Starbucks Corp. is working to make its cafe workers’ lives easier by improving scheduling practices after a New York Times story detailed the struggles of one of its employees.

The world’s largest coffee-shop chain is immediately changing its policies so that employees never have to work opening and closing shifts back to back, Cliff Burrows, president of the Americas region, said in a letter e-mailed to more than 130,000 employees across the U.S. today. Starbucks also will transfer workers to a store closer to their home if their commute is longer than one hour, he said.

Starbucks is changing rules and updating its scheduling software after the newspaper’s story yesterday, which featured a barista who had trouble managing her child’s daycare and schooling because of her schedule. The employee worked erratic hours, such as staying until 11 p.m. one night and starting at 4 a.m. the next day, and rarely got her schedule more than three days ahead of time. Work schedules must be posted at least one week in advance, Burrows said in today’s letter.

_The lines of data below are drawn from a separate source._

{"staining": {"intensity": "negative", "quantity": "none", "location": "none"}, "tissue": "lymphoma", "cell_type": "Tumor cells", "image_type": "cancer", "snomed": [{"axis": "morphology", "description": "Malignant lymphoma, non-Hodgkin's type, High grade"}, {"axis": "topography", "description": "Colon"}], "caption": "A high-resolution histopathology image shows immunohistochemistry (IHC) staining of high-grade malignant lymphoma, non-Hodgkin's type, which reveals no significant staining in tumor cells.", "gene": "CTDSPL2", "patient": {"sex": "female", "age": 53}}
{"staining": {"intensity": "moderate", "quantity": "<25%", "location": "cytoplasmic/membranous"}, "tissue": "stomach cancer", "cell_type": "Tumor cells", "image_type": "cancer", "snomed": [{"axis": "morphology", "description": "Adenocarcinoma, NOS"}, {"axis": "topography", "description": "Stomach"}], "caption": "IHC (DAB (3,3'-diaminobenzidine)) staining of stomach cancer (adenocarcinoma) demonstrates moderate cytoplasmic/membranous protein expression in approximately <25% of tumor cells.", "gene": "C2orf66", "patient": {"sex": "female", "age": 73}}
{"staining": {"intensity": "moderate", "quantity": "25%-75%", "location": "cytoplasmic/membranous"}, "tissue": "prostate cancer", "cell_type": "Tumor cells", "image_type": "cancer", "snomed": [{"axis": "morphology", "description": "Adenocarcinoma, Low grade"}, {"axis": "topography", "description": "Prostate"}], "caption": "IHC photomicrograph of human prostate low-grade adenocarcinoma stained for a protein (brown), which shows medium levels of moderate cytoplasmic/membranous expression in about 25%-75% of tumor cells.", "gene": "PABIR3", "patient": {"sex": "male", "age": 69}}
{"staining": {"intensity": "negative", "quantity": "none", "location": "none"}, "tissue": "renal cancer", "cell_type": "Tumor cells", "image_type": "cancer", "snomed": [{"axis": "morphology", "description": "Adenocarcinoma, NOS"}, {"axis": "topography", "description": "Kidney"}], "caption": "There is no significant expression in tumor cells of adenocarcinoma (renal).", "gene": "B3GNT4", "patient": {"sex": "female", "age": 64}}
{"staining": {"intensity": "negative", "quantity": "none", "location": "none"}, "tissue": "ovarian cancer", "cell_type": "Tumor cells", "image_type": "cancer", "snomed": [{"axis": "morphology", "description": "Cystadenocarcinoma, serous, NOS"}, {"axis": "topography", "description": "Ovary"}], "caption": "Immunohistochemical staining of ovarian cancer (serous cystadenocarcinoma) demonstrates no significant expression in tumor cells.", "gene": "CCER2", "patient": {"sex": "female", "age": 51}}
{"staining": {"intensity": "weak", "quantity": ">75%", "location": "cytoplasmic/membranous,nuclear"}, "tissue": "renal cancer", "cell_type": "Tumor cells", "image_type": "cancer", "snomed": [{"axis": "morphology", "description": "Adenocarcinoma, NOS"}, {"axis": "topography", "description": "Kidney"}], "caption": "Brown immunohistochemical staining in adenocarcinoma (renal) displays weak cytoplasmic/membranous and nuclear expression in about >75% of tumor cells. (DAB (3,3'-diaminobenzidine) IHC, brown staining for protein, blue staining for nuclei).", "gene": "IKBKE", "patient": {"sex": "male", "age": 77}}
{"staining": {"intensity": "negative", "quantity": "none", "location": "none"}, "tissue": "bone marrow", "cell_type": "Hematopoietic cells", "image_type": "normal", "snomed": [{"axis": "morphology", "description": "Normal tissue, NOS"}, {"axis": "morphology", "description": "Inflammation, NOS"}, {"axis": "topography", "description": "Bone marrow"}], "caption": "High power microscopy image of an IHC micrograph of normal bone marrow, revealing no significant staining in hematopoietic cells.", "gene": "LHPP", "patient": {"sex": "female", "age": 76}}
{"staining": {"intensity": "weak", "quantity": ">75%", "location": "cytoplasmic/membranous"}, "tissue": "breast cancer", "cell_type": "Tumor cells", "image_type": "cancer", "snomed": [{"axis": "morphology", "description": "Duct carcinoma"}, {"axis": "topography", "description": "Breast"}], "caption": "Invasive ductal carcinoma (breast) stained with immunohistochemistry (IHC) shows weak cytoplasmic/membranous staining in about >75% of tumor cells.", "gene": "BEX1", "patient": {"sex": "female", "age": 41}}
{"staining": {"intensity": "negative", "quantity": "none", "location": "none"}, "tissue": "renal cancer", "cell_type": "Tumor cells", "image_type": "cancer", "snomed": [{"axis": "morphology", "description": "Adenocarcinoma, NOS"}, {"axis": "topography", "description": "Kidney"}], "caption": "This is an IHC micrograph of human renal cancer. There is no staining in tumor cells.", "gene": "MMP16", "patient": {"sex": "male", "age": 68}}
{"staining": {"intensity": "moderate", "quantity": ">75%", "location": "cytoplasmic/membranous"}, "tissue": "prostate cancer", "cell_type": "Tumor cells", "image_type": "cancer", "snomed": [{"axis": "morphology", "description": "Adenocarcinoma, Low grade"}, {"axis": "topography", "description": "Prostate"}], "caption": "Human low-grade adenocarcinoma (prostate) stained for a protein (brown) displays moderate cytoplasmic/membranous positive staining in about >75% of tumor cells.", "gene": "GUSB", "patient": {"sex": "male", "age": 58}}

“Taking care of our partners is a responsibility I take very personally,” Burrows said. “We have a responsibility to support them in balancing their home and work lives.”

The company in June said it would begin reimbursing its U.S. workers to get degrees from Arizona State University online. Starbucks also has offered cafe employees restricted stock, known as Bean Stock, since 1991 and has a 401(k) matching program.

Restaurant chains have recently been criticized for not giving workers the necessary benefits and wages to support themselves. McDonald’s Corp., Wendy’s Co. and Burger King Worldwide Inc. store employees have this year protested across the country, asking for $15-an-hour wages and the right to form a union.

Starbucks has about 11,700 U.S. locations.